Les appuis au Parti québécois piquant du nez, la question est sur toutes les lèvres. Son ex-chef Pierre Karl Péladeau serait-il tenté par un retour en politique ? Sur les médias sociaux, ses sorties contre le gouvernement Couillard alimentent les rumeurs.
Cette semaine, mon collègue chroniqueur à La Presse, Yves Boisvert, s’inquiétait de la situation et affirmait ceci : « de nos jours, les cas de propriétaires de médias nationaux qui interviennent dans le débat politique [...] sont assez rares en Amérique du Nord. »
Allons-y donc pour quelques faits qui, sans parler « de nos jours », sont néanmoins de mémoire récente. Pour ou contre ses opinions, PKP fonctionne à visière levée. À l’opposé, feu Paul Desmarais père – fédéraliste irréductible et patron de l’empire Power Corp. incluant La Presse –, était peu visible. Pour tirer les ficelles des chefs politiques au Québec, au Canada et même en Europe, il préférait les coulisses feutrées du pouvoir.
Rouge ou bleu
Un exemple parmi d’autres : son amitié influente avec Nicolas Sarkozy. Une fois président de la France, il troqua la politique de non-ingérence et de non-indifférence envers le mouvement souverainiste pour un parti-pris ouvert pour le Canada. Cela s’appelle faire de la politique. Sarkozy s’est même empressé de décorer son ami de la Légion d’honneur en lui disant : « Si je suis aujourd’hui président, c’est grâce en partie aux conseils, à l’amitié et à la fidélité de Paul Desmarais. »

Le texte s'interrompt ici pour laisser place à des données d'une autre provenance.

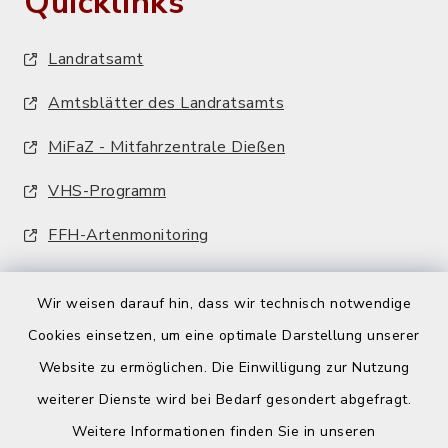
Quicklinks
Landratsamt
Amtsblätter des Landratsamts
MiFaZ - Mitfahrzentrale Dießen
VHS-Programm
FFH-Artenmonitoring
Wir weisen darauf hin, dass wir technisch notwendige
Cookies einsetzen, um eine optimale Darstellung unserer
Website zu ermöglichen. Die Einwilligung zur Nutzung
Kontakt
weiterer Dienste wird bei Bedarf gesondert abgefragt.
Weitere Informationen finden Sie in unseren
Barrierefreiheit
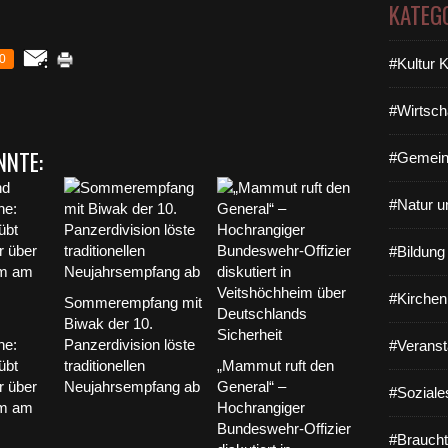
KATEG
0
#Kultur 
#Wirtsch
NNTE:
#Gemein
#Natur u
#Bildun
#Kirchen
Sommerempfang mit
Biwak der 10.
he:
Panzerdivision löste
#Veranst
übt
traditionellen
„Mammut ruft den
r über
Neujahrsempfang ab
General“ –
#Soziale
im am
Hochrangiger
Bundeswehr-Offizier
#Braucht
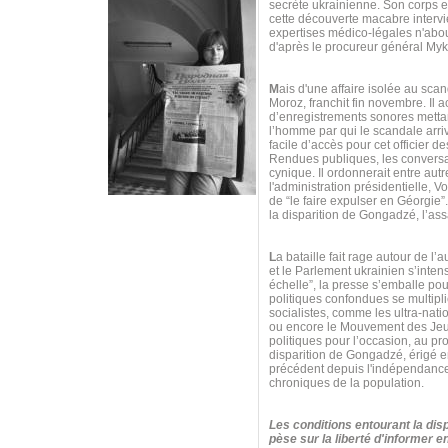
secrète ukrainienne. Son corps es
cette découverte macabre intervie
expertises médico-légales n'about
d'après le procureur général My
M
ais d'une affaire isolée au scan
Moroz, franchit fin novembre. Il
d’enregistrements sonores mettan
l’homme par qui le scandale arr
facile d’accès pour cet officier d
Rendues publiques, les conversa
cynique. Il ordonnerait entre autr
l'administration présidentielle,
de “le faire expulser en Géorgie
la disparition de Gongadzé, l’ass
L
a bataille fait rage autour de l’
et le Parlement ukrainien s’inten
échelle”, la presse s’emballe po
politiques confondues se multipli
socialistes, comme les ultra-nat
ou encore le Mouvement des Jeun
politiques pour l’occasion, au p
disparition de Gongadzé, érigé e
précédent depuis l'indépendance 
chroniques de la population.
Les conditions entourant la disp
pèse sur la liberté d'informer 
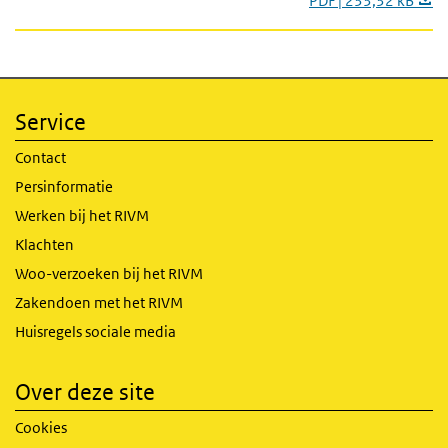
PDF | 233,32 kB
Service
Contact
Persinformatie
Werken bij het RIVM
Klachten
Woo-verzoeken bij het RIVM
Zakendoen met het RIVM
Huisregels sociale media
Over deze site
Cookies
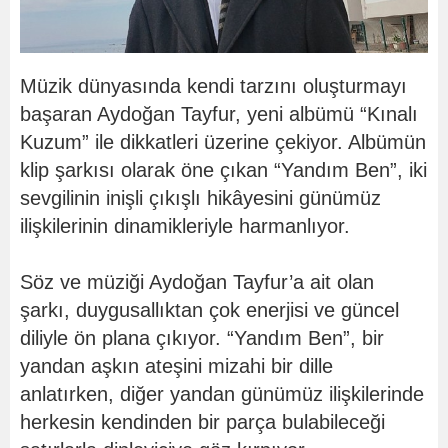
Müzik dünyasında kendi tarzını oluşturmayı
başaran Aydoğan Tayfur, yeni albümü “Kınalı
Kuzum” ile dikkatleri üzerine çekiyor. Albümün
klip şarkısı olarak öne çıkan “Yandım Ben”, iki
sevgilinin inişli çıkışlı hikâyesini günümüz
ilişkilerinin dinamikleriyle harmanlıyor.
Söz ve müziği Aydoğan Tayfur’a ait olan
şarkı, duygusallıktan çok enerjisi ve güncel
diliyle ön plana çıkıyor. “Yandım Ben”, bir
yandan aşkın ateşini mizahi bir dille
anlatırken, diğer yandan günümüz ilişkilerinde
herkesin kendinden bir parça bulabileceği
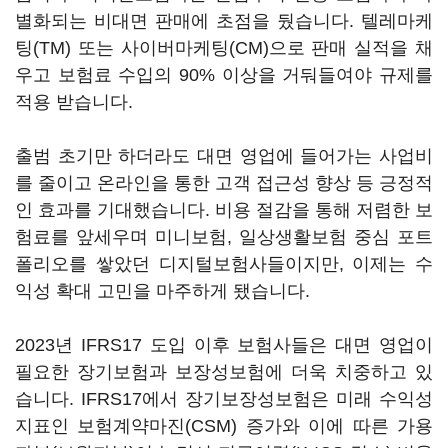
별화되는 비대면 판매에 초점을 뒀습니다. 텔레마케
팅(TM) 또는 사이버마케팅(CM)으로 판매 실적을 채
우고 보험료 수입의 90% 이상을 거둬들여야 규제를
적용 받습니다.
출범 초기만 하더라도 대면 영업에 들어가는 사업비
를 줄이고 온라인을 통한 고객 접근성 향상 등 긍정적
인 효과를 기대했습니다. 비용 절감을 통해 저렴한 보
험료를 앞세우며 미니보험, 일상생활보험 중심 포트
폴리오를 쌓았던 디지털보험사들이지만, 이제는 수
익성 확대 고민을 마주하게 됐습니다.
2023년 IFRS17 도입 이후 보험사들은 대면 영업이
필요한 장기보험과 보장성보험에 더욱 치중하고 있
습니다. IFRS17에서 장기보장성보험은 미래 수익성
지표인 보험계약마진(CSM) 증가와 이에 따른 가용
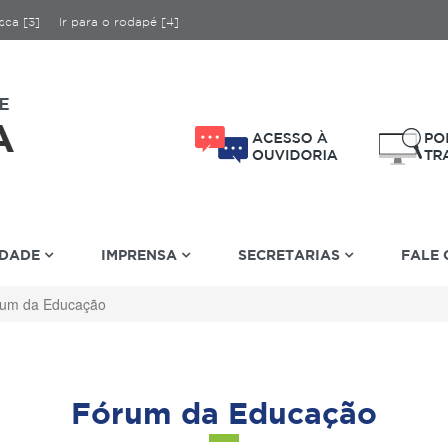
sca [3]
Ir para o rodapé [4]
IDADE
IMPRENSA
SECRETARIAS
FALE
um da Educação
Fórum da Educação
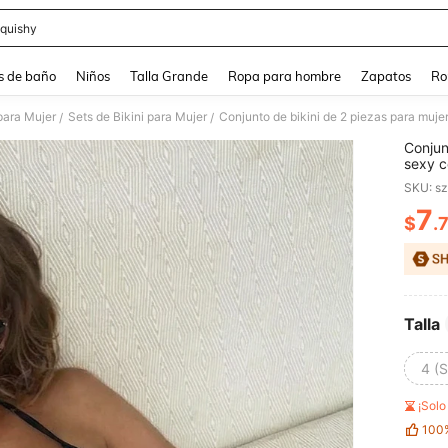
quishy
and down arrow keys to navigate search Búsqueda reciente and Busca y Encuentr
s de baño
Niños
Talla Grande
Ropa para hombre
Zapatos
Ro
para Mujer
Sets de Bikini para Mujer
/
/
Conjun
sexy c
con la
SKU: s
primav
7
$
.
PR
Talla
4 (S
¡Sol
100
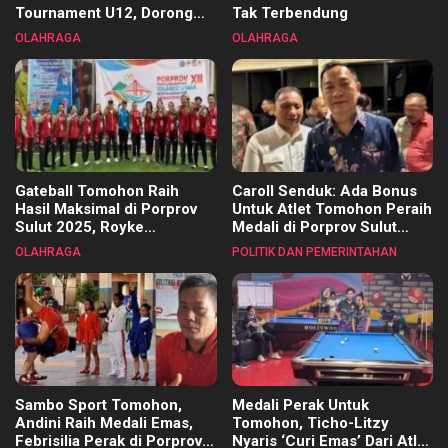
Tournament U12, Dorong
Tak Terbendung
Pembinaan Merata di Setiap
OLAHRAGA
OLAHRAGA
Kecamatan
Gateball Tomohon Raih
Caroll Senduk: Ada Bonus
Hasil Maksimal di Porprov
Untuk Atlet Tomohon Peraih
Sulut 2025, Royke
Medali di Porprov Sulut
Tangkawarouw Ucapkan
2025
OLAHRAGA
POLITIK DAN PEMERINTAHAN
Terimakasih
Sambo Sport Tomohon,
Medali Perak Untuk
Andini Raih Medali Emas,
Tomohon, Ticho-Litzy
Febrisilia Perak di Porprov
Nyaris ‘Curi Emas’ Dari Atlet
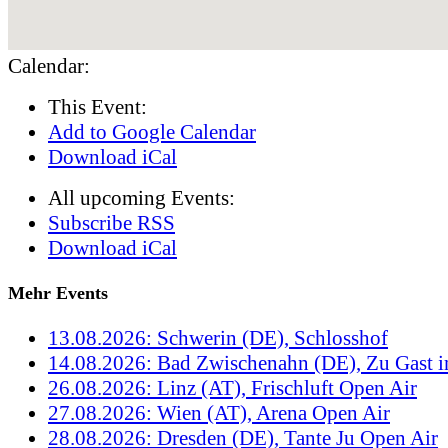
Calendar:
This Event:
Add to Google Calendar
Download iCal
All upcoming Events:
Subscribe RSS
Download iCal
Mehr Events
13.08.2026: Schwerin (DE), Schlosshof
14.08.2026: Bad Zwischenahn (DE), Zu Gast 
26.08.2026: Linz (AT), Frischluft Open Air
27.08.2026: Wien (AT), Arena Open Air
28.08.2026: Dresden (DE), Tante Ju Open Air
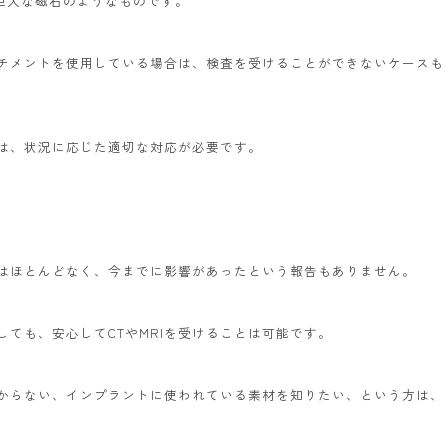
ば巨大な磁石のようなものです。
チメントを使用している場合は、検査を受けることができないケースも
は、状況に応じた適切な対応が必要です。
響はほとんどなく、今までに影響があったという報告もありません。
ても、安心してCTやMRIを受けることは可能です。
からない、インプラントに使われている素材を知りたい、という方は、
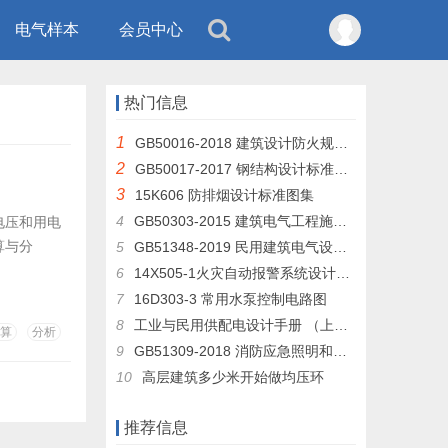
电气样本
会员中心
热门信息
1
GB50016-2018 建筑设计防火规范 （GB50016-2014修订版）
2
GB50017-2017 钢结构设计标准及条文说明
3
15K606 防排烟设计标准图集
4
GB50303-2015 建筑电气工程施工质量验收规范
电压和用电
算与分
5
GB51348-2019 民用建筑电气设计标准
6
14X505-1火灾自动报警系统设计规范图示
7
16D303-3 常用水泵控制电路图
8
工业与民用供配电设计手册 （上册 下层）
算
分析
9
GB51309-2018 消防应急照明和疏散指示系统技术规范
10
高层建筑多少米开始做均压环
推荐信息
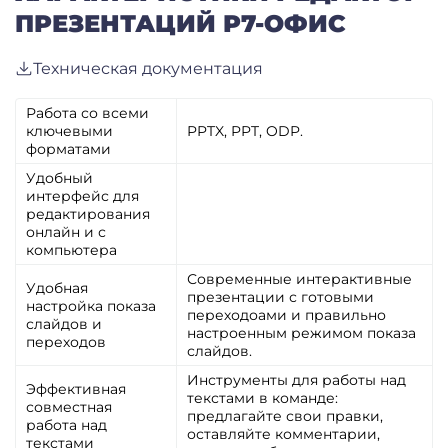
ПРЕЗЕНТАЦИЙ Р7-ОФИС
Техническая документация
Работа со всеми
ключевыми
PPTX, PPT, ODP.
форматами
Удобный
интерфейс для
редактирования
онлайн и с
компьютера
Современные интерактивные
Удобная
презентации с готовыми
настройка показа
переходоами и правильно
слайдов и
настроенным режимом показа
переходов
слайдов.
Инструменты для работы над
Эффективная
текстами в команде:
совместная
предлагайте свои правки,
работа над
оставляйте комментарии,
текстами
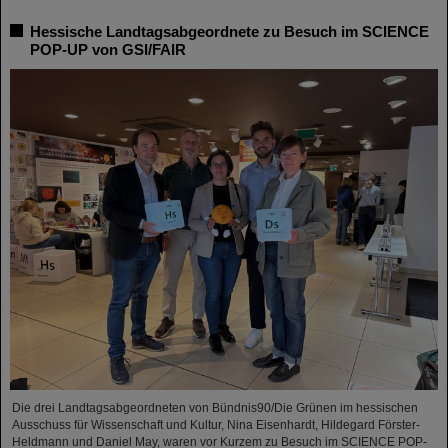
Hessische Landtagsabgeordnete zu Besuch im SCIENCE
POP-UP von GSI/FAIR
Die drei Landtagsabgeordneten von Bündnis90/Die Grünen im hessischen
Ausschuss für Wissenschaft und Kultur, Nina Eisenhardt, Hildegard Förster-
Heldmann und Daniel May, waren vor Kurzem zu Besuch im SCIENCE POP-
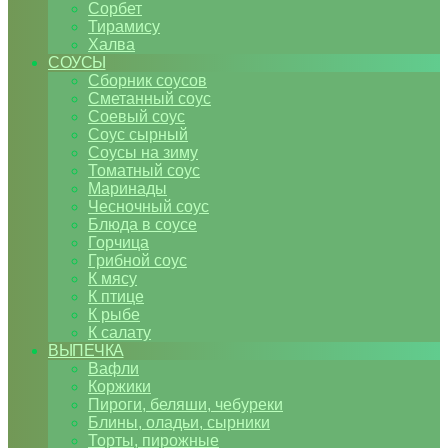
Сорбет
Тирамису
Халва
СОУСЫ
Сборник соусов
Сметанный соус
Соевый соус
Соус сырный
Соусы на зиму
Томатный соус
Маринады
Чесночный соус
Блюда в соусе
Горчица
Грибной соус
К мясу
К птице
К рыбе
К салату
ВЫПЕЧКА
Вафли
Коржики
Пироги, беляши, чебуреки
Блины, оладьи, сырники
Торты, пирожные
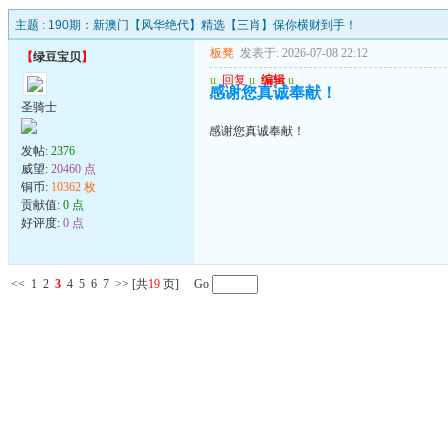
主题 :
190期：新澳门【风华绝代】精选【三肖】保你横财到手！
板凳
发表于: 2026-07-08 22:12
【
绿豆宝贝
】
u
回复
u
编辑
u
感谢您真诚奉献！
圣骑士
感谢您真诚奉献！
发帖:
2376
威望:
20460 点
铜币:
10362 枚
贡献值:
0 点
好评度:
0 点
<<
1
2
3
4
5
6
7
>>
[共
19
页] Go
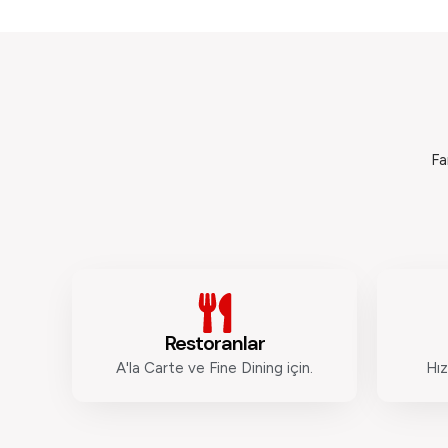
Fa
Restoranlar
A'la Carte ve Fine Dining için.
Hız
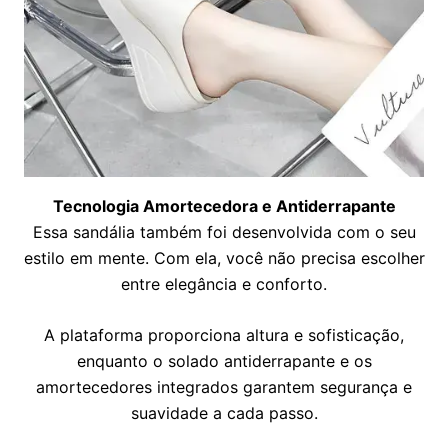
Tecnologia Amortecedora e Antiderrapante
Essa sandália também foi desenvolvida com o seu
estilo em mente. Com ela, você não precisa escolher
entre elegância e conforto.
A plataforma proporciona altura e sofisticação,
enquanto o solado antiderrapante e os
amortecedores integrados garantem segurança e
suavidade a cada passo.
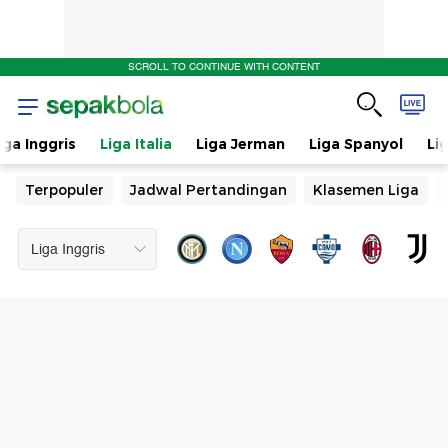
SCROLL TO CONTINUE WITH CONTENT
iga Inggris
Liga Italia
Liga Jerman
Liga Spanyol
Li
Terpopuler
Jadwal Pertandingan
Klasemen Liga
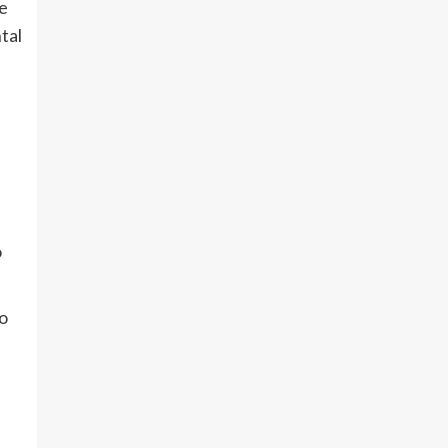
e
tal
o
ro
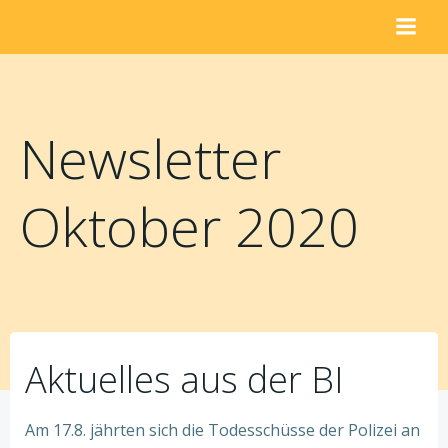
Zum
Inhalt
springen
Newsletter
Oktober 2020
Aktuelles aus der BI
Am 17.8. jährten sich die Todesschüsse der Polizei an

Pour M. Desmarais et sa famille, en matière de question nationale les éditoriaux de leurs journaux ont été et demeurent des outils de combat politique. C’est leur droit le plus strict, mais le fait est indéniable.
En 2008, dans une rare entrevue accordée par Desmarais père, le magazine français Le Point le présentait d’ailleurs en ces termes : « Desmarais n’est pas seulement un magnat des affaires. Il a la haute main sur la presse de la Belle Province. Et tous les premiers ministres du Québec (et du Canada) sont ses amis. Desmarais, homme d’influence... »
« Ce sera sa fin »
Parlant de la ligne éditoriale de La Presse, le patriarche Desmarais en disait aussi ceci : « Notre position est connue : nous sommes fédéralistes. [...] Si le Québec se sépare, ce sera sa fin ». Sa « fin » ? Comme déclaration politique, c’est clair.
Et que dire de cette menace, elle aussi très politique, qu’il susurre en 1988 à Jacques Parizeau, alors chef du PQ ? Dans un échange confirmé par les deux hommes en entrevue pour la biographie de M. Parizeau signée par Pierre Duchesne, Desmarais père dit ceci à M. Parizeau : « En tout cas, si tu te présentes aux prochaines élections, on va te battre mon cher ! » Et qui était ce « on » ?
La morale de cette histoire : si PKP était fédéraliste au lieu d’être souverainiste, qu’il avait levé le poing pour l’unifolié, dirigé le PLQ et qu’il s’exprimait maintenant contre le PQ et pour l’unité canadienne, les critiques contre ses interventions seraient possiblement plus nuancées.